Insomma come se non bastasse la pandemia, sembra che quest’anno appena passato abbiano aperto le gabbie e tutti si siano sentiti in dovere di dire la propria senza neanche considerare l’idea di cercare le giuste fonti per informarsi, come se Twitter o, molto peggio, Facebook, fossero abbastanza, mah.

Arrivato Luglio poi, io mi sono presa una pausa dalle polemiche quotidiane e sono diventata mamma. Ma il COVID la pausa non se l’è presa e se io sono stata fortunata nel partorire in uno dei pochi ospedali dove era permesso avere il proprio partner accanto dall’inizio alla fine della degenza, molte altre donne hanno dovuto vivere l’esperienza più meravigliosa (e traumatizzante) della propria vita da sole… Che non è proprio “una passeggiata al parco” come direbbero gli inglesi.

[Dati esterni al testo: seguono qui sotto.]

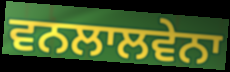
ਵਨਲਾਲਵੇਨਾ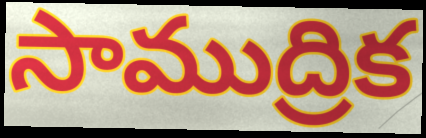
సాముద్రికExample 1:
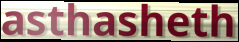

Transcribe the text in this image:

asthasheth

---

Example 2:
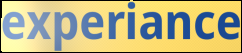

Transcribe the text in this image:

experiance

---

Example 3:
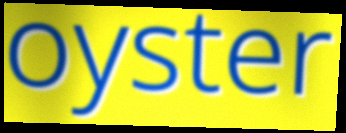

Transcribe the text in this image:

oyster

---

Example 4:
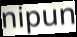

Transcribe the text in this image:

nipun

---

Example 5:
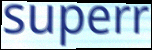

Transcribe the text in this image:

superr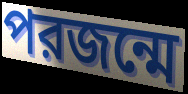
পরজন্মে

La vita è proseguita e mentre tra un cambio di pannolini e l’altro le notti insonni si succedevano, nel momento dell’anno in cui il virus pareva essersi dato una calmata, la mia famiglia mi ha raggiunto per conoscere il piccolo di casa e non so quale Santo ringraziare perché non lo sapevamo allora, ma è stata l’unica volta in cui ho visto mia mamma, mio papà e mio fratello, in questo pazzo anno appena lasciato alle spalle. E così il piccolo di casa che brevemente aveva conosciuto abbracci in maschera dei nonni, ancora attende di conoscere un’intera meravigliosa famiglia che nel bel paese aspetta paziente che i numeri scendano regalandoci qualche settimana di normalità, o quasi.

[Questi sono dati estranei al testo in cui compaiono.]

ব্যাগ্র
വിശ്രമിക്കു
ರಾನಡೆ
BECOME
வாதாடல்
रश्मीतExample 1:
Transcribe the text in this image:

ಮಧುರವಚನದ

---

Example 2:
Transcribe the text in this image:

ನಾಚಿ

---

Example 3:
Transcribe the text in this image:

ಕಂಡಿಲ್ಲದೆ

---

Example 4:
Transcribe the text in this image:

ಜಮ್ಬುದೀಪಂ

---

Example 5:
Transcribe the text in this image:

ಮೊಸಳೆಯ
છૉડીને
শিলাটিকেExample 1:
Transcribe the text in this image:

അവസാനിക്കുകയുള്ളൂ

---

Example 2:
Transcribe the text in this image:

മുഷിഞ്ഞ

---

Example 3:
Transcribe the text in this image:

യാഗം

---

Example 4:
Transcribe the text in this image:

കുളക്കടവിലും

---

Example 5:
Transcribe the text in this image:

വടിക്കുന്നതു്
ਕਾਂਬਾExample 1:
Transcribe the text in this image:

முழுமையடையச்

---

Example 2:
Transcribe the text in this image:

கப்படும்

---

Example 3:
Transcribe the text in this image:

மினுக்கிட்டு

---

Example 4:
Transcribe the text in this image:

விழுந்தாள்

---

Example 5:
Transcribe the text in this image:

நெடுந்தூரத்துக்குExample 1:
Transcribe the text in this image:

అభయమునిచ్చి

Non che nessuno si aspetti ormai di tornare alla normalità, immagino. Dopo un Natale per molti trascorso in solitudine o con la propria “supportive bubble” mentre tanti se ne sono fregati e si sono rintanati nelle proprie case con amici o parenti, i numeri non sono scesi ed eccoci così a gennaio del nuovo anno in un nuovo, il terzo, completo lockdown. Tutti di nuovo a casa in attesa che qualcuno urli ad un certo punto: tana libera tutti!

La mia pausa dal lavoro per maternità finirà in primavera e in questi 9 mesi non ho fatto nulla di quello che programmavo… Ecco, le mie fantasie di viaggi di famiglia e nuove esperienze si sono di fatto frantumate con la realtà di vivere in una pandemia, un evento relativamente raro, eppure eccoci qui. Ma sinceramente mi sento quasi in colpa nel lamentarmi considerato quante persone stanno morendo a causa di questo virus o ne stanno subendo direttamente le conseguenze, preferisco concentrarmi sulla fortuna di avere una famiglia da cui tornare quando sarà possibile.

Intanto, mentre ogni giorno guardo mio figlio Samuel scoprire un nuovo pezzo di mondo ignaro di quello che accade fuori dalle finestre del nostro flat a nord di Londra, la mia mente si spinge ad immaginare la bellezza di quello che prima era normalità.

Con la fantasia coccolo il pensiero di quanto sarà bello abbracciare i miei amici forte forte, vedere Samuel giocare con altri bambini, volare con un aereo verso casa… E prendere la tube nell’ora di punta a mò di pezzo di Tetris ed esserne felice.